● WHAT YOU SHOULD DO
Write out every line of the material below without changing anything, and leave the pictures out.

Saved data entries:

[Start of Attachment]

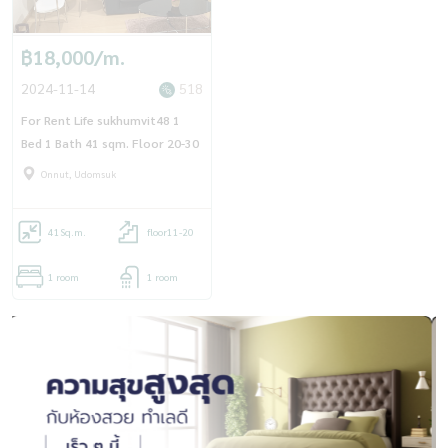
฿18,000/m.
2024-11-14
518
For Rent Life sukhumvit48 1
Bed 1 Bath 41 sqm. Floor 20-30
Onnut, Udomsuk
41
Sq.m.
floor11-20
1 room
1 room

[End of Attachment]

● OUTPUT OF THE TASK
฿18,000/m.
2024-11-14
518
For Rent Life sukhumvit48 1
Bed 1 Bath 41 sqm. Floor 20-30
Onnut, Udomsuk
41
Sq.m.
floor11-20
1 room
1 room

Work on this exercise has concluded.